- [Data extract]
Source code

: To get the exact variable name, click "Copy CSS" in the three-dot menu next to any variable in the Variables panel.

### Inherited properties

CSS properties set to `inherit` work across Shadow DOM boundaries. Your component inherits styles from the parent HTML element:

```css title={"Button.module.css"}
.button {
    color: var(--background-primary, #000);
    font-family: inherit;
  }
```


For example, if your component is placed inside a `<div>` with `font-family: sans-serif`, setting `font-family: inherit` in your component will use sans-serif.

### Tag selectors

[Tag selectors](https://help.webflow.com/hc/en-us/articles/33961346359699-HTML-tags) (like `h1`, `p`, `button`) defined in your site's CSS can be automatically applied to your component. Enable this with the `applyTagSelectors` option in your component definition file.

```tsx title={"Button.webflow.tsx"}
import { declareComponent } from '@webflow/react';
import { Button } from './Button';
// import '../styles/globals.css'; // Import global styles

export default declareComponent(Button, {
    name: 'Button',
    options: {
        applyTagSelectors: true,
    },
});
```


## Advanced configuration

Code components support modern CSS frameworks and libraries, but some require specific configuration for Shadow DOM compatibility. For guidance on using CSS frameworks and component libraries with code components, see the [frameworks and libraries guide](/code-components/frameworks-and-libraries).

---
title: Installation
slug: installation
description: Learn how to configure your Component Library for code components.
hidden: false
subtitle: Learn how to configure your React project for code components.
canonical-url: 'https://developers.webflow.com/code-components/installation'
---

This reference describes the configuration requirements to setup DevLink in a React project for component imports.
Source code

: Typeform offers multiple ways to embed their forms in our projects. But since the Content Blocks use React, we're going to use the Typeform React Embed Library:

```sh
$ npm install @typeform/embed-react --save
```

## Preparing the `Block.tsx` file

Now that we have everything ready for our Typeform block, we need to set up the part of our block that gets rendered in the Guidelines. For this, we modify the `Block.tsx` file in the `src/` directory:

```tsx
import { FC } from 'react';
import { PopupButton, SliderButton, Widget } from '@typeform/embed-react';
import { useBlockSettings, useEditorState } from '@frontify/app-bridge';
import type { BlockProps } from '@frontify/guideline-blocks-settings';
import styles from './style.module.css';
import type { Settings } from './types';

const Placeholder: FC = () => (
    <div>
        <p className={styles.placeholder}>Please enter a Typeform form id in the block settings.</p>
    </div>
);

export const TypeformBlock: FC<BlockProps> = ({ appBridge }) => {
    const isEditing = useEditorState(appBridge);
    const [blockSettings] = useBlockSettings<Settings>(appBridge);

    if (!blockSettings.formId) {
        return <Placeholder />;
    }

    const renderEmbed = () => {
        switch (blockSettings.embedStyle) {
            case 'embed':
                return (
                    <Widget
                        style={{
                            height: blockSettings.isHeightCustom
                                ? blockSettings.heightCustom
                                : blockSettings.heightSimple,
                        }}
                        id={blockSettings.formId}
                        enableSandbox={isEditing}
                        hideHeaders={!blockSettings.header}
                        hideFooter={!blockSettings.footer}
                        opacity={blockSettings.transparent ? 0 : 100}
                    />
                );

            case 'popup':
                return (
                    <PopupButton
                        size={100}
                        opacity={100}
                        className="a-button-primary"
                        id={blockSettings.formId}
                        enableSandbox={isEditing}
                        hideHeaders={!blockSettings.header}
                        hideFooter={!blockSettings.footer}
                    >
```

- [Task to complete]
Copy out, exactly and alone, the lines of the entries above between the ones holding "### Tag selectors" and "title: Installation", inclusive.

- [Problem solution]
### Tag selectors

[Tag selectors](https://help.webflow.com/hc/en-us/articles/33961346359699-HTML-tags) (like `h1`, `p`, `button`) defined in your site's CSS can be automatically applied to your component. Enable this with the `applyTagSelectors` option in your component definition file.

```tsx title={"Button.webflow.tsx"}
import { declareComponent } from '@webflow/react';
import { Button } from './Button';
// import '../styles/globals.css'; // Import global styles

export default declareComponent(Button, {
    name: 'Button',
    options: {
        applyTagSelectors: true,
    },
});
```


## Advanced configuration

Code components support modern CSS frameworks and libraries, but some require specific configuration for Shadow DOM compatibility. For guidance on using CSS frameworks and component libraries with code components, see the [frameworks and libraries guide](/code-components/frameworks-and-libraries).

---
title: Installation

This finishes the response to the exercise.